## Enunciado del ejercicio
Reescribe el fragmento del texto sobre el nuevo sistema de revisión arbitral comenzando por "La propuesta representa" y siguiendo hasta "los propios equipos.", y sustituye "interrupciones" por "pausas".

___ Sección de texto ___

La Major League Rugby implementará en 2026 el RRS, un modelo que permitirá a los equipos solicitar revisiones en pleno partido. La medida busca agilizar el juego, mejorar la transparencia y reducir las polémicas que hoy rodean al TMO.
El Major League Rugby se prepara para introducir un cambio de alto impacto en su estructura arbitral de cara a 2026: la eliminación del tradicional TMO (árbitro de video) y su reemplazo por un innovador sistema denominado RRS (Referee Review System).
La propuesta representa una reforma profunda en la forma de revisar las jugadas durante un partido, con el objetivo de hacer el juego más dinámico, reducir interrupciones y mejorar la claridad en la toma de decisiones. A diferencia del modelo actual, el RRS no centraliza el control en un árbitro de video, sino que otorga mayor protagonismo tanto al árbitro principal como a los propios equipos.
Según el nuevo sistema, las revisiones podrán iniciarse por decisión del árbitro o a partir de un “desafío” solicitado por los equipos, en una lógica similar a la utilizada en deportes como el fútbol americano. En estos casos, los entrenadores deberán lanzar un banderín antes de la reanudación del juego, mientras que los capitanes serán los encargados de indicar con precisión la acción que se desea revisar.
Cada equipo contará con dos desafíos por partido, los cuales conservará en caso de que la revisión resulte favorable. Sin embargo, un uso incorrecto —especialmente en momentos decisivos— puede generar consecuencias estratégicas importantes en el desarrollo del encuentro.

___ Registros extraídos ___

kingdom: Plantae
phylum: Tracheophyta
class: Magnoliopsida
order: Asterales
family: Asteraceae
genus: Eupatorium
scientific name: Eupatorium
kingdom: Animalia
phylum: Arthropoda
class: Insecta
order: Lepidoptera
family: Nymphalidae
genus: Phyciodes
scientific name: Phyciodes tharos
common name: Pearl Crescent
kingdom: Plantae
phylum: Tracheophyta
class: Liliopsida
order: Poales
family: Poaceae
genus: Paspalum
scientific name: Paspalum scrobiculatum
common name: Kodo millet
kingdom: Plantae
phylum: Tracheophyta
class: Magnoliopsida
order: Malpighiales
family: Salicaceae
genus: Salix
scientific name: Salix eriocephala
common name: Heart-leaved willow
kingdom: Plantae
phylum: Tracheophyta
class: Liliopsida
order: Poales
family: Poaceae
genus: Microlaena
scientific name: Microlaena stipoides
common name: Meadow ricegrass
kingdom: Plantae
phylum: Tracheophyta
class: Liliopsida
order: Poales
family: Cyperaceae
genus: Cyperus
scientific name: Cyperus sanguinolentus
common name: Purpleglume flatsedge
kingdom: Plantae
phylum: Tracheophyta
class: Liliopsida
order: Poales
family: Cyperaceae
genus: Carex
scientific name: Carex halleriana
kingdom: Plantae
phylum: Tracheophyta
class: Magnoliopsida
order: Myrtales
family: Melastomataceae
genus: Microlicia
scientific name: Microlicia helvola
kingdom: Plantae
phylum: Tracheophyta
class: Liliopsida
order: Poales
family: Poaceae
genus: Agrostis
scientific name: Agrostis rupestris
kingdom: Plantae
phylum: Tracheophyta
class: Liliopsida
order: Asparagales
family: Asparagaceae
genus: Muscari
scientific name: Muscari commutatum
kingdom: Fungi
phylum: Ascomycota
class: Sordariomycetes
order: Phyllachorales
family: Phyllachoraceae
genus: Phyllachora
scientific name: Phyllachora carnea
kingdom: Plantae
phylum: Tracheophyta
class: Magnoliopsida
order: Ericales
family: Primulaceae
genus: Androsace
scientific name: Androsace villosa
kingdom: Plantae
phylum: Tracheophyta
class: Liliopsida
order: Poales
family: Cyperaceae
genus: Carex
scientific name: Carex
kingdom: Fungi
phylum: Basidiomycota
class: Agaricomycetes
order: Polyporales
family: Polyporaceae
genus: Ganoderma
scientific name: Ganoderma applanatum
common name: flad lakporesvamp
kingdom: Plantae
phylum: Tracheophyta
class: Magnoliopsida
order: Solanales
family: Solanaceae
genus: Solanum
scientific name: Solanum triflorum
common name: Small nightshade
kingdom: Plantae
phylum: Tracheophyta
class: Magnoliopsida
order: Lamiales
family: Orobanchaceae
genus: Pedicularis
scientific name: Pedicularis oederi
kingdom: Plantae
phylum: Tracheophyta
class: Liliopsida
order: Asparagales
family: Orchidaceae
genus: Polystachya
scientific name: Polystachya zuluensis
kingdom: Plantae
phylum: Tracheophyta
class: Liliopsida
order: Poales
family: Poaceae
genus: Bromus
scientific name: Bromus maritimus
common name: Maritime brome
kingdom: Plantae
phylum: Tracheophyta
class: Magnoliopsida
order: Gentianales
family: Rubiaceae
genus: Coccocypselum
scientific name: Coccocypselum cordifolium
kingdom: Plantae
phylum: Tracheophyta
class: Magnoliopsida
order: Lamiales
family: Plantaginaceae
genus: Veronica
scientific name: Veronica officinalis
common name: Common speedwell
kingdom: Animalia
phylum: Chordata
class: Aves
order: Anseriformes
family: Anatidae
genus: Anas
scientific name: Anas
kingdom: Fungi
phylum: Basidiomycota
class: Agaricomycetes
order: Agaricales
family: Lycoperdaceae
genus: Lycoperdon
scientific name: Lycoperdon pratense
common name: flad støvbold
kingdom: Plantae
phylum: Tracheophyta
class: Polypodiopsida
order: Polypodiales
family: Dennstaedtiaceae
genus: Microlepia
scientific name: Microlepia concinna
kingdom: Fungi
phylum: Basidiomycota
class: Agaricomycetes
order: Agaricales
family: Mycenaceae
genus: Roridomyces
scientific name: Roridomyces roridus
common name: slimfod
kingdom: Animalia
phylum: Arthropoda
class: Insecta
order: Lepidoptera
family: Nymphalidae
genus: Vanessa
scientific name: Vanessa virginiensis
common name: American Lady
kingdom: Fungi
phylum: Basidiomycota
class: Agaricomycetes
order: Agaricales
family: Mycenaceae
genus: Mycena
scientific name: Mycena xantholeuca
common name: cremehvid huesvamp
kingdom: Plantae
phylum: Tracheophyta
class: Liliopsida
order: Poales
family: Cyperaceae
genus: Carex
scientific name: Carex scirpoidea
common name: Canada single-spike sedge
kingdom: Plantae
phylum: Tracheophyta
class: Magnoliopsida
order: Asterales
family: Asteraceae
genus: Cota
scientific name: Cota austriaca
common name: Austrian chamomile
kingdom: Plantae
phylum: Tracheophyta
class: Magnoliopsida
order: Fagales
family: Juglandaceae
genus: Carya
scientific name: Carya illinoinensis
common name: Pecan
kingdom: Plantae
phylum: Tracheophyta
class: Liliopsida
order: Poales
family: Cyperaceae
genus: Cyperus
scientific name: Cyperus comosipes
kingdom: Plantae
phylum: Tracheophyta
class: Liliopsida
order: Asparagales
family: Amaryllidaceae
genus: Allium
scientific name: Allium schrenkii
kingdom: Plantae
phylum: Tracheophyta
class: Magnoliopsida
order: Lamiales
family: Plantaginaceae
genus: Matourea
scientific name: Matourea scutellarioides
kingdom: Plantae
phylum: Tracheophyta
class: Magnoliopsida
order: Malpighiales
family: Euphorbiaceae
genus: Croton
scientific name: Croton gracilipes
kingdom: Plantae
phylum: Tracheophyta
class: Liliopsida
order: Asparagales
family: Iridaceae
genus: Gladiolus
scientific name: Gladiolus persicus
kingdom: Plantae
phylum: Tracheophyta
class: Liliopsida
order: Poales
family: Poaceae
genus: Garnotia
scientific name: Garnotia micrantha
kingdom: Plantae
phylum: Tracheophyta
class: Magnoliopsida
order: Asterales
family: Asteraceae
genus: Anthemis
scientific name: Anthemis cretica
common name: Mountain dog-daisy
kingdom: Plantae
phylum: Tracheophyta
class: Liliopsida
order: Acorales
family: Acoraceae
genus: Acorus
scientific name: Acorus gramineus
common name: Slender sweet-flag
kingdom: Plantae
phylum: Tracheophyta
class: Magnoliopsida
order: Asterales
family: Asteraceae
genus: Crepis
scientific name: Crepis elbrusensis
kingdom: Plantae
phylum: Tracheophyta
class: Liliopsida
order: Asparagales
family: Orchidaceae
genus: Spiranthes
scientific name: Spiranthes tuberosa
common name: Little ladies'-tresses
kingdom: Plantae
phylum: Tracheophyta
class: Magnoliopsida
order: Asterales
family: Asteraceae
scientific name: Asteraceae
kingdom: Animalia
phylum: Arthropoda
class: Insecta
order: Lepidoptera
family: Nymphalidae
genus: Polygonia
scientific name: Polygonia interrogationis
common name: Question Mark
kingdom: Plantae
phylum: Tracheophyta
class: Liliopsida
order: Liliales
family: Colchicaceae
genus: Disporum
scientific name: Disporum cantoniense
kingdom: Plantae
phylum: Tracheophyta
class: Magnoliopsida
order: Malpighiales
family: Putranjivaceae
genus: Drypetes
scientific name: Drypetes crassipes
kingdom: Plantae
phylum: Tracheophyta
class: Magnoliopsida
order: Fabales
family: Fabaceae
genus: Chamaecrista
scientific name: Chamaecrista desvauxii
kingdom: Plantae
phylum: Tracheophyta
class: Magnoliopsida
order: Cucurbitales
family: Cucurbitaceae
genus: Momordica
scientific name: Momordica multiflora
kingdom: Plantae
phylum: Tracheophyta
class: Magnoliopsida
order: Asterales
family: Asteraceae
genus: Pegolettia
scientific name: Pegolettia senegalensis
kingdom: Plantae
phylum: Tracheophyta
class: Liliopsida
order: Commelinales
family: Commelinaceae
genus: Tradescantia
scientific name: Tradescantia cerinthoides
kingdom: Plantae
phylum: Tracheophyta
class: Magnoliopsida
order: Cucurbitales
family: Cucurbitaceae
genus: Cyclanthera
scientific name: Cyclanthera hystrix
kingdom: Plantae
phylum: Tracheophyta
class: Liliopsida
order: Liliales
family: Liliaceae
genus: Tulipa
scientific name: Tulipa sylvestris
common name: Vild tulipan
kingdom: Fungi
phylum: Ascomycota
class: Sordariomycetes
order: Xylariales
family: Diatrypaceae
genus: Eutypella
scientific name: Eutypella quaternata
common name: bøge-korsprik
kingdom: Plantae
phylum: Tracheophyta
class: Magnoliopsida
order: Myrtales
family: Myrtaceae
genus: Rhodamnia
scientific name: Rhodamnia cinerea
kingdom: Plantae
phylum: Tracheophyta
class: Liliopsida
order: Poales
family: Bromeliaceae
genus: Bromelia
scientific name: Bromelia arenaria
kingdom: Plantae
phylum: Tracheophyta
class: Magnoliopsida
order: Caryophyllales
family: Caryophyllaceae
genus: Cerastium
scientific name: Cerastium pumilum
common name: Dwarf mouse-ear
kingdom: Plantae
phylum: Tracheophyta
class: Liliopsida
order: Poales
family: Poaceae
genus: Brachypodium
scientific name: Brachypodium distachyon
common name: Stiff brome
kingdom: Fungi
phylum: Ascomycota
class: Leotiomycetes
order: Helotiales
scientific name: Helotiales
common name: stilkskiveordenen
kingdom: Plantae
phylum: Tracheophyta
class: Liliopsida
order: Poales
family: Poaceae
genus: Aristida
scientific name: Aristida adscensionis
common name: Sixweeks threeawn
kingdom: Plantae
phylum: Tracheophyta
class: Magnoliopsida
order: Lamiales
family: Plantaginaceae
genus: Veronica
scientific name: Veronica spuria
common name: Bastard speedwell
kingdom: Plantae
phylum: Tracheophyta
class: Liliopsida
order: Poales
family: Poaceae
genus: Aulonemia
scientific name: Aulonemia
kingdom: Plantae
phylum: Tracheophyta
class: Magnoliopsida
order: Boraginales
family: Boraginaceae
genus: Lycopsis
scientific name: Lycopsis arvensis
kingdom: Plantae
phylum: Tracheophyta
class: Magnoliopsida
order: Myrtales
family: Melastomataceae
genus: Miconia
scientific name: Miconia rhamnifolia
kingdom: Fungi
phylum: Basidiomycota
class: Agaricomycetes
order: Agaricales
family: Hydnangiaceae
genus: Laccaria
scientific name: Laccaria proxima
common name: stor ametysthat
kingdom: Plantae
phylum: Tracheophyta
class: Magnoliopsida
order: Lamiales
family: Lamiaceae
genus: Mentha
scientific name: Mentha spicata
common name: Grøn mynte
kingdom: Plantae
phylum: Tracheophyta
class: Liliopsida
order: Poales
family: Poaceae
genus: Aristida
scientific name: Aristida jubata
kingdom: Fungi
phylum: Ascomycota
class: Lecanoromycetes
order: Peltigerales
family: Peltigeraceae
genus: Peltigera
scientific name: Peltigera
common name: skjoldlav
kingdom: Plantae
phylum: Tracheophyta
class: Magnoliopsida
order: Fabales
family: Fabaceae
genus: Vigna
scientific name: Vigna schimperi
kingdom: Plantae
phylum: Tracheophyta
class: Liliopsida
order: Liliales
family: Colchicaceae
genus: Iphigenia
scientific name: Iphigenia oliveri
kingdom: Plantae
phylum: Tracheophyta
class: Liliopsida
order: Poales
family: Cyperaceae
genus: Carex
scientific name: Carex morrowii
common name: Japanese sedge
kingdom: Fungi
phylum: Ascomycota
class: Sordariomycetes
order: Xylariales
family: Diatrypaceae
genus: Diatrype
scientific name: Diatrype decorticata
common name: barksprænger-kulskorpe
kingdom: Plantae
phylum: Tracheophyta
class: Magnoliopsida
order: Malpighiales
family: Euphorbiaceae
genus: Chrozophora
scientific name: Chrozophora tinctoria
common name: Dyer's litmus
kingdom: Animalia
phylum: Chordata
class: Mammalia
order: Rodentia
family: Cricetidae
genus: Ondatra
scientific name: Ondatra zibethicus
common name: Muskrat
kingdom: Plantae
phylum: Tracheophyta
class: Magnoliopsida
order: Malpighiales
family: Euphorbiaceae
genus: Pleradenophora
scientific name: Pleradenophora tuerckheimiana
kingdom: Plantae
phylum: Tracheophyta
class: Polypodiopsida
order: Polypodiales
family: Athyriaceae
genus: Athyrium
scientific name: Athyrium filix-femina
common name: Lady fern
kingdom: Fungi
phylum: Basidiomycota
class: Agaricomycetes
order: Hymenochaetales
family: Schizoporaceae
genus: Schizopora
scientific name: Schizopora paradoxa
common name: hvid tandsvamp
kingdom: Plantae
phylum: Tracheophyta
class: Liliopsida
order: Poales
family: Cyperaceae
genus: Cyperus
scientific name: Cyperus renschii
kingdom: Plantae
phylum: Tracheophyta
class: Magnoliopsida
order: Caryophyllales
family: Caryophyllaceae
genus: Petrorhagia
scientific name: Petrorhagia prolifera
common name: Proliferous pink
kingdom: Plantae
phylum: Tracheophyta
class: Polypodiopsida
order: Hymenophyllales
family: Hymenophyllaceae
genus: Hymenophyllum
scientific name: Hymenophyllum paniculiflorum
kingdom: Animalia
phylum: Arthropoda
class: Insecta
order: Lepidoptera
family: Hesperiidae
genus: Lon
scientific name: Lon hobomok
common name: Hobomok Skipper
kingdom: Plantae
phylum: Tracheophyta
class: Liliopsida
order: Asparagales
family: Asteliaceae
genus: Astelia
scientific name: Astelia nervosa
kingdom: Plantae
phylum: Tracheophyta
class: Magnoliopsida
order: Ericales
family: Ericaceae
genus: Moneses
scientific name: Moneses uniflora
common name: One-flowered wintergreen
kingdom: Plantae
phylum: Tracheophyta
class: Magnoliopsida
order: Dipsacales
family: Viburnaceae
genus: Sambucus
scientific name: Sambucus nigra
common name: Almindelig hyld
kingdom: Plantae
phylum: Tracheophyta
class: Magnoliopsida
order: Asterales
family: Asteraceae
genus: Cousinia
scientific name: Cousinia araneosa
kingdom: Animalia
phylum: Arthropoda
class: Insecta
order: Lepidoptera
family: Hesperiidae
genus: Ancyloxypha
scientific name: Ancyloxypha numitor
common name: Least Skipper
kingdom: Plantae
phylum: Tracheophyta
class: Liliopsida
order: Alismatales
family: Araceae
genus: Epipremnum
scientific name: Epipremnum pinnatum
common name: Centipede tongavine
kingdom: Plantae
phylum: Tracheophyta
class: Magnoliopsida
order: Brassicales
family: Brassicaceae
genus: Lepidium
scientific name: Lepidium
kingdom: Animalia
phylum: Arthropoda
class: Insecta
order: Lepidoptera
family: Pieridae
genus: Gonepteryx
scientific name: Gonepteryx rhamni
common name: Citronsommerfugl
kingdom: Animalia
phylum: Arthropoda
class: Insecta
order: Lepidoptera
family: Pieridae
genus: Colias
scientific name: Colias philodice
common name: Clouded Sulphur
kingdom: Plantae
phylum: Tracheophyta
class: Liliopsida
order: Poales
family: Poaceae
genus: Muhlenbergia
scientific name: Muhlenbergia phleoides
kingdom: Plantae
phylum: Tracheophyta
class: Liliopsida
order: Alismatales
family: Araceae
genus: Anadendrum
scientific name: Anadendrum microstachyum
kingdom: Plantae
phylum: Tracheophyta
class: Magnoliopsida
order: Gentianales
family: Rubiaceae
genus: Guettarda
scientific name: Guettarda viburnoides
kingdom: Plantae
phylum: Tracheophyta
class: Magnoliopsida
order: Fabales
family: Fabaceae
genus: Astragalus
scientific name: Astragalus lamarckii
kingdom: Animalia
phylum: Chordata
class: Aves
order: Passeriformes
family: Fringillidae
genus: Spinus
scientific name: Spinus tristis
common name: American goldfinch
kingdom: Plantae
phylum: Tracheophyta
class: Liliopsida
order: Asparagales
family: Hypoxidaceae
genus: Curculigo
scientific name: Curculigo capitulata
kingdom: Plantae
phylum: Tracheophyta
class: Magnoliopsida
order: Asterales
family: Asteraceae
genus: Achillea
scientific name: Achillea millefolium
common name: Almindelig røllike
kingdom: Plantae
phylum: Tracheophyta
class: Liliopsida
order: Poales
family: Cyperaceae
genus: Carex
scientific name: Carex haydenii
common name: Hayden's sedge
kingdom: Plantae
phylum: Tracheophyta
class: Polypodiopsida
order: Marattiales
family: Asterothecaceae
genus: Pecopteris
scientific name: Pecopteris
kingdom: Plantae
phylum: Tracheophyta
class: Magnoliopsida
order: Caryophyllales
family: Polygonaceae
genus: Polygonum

___

## Solución
La propuesta representa una reforma profunda en la forma de revisar las jugadas durante un partido, con el objetivo de hacer el juego más dinámico, reducir pausas y mejorar la claridad en la toma de decisiones. A diferencia del modelo actual, el RRS no centraliza el control en un árbitro de video, sino que otorga mayor protagonismo tanto al árbitro principal como a los propios equipos.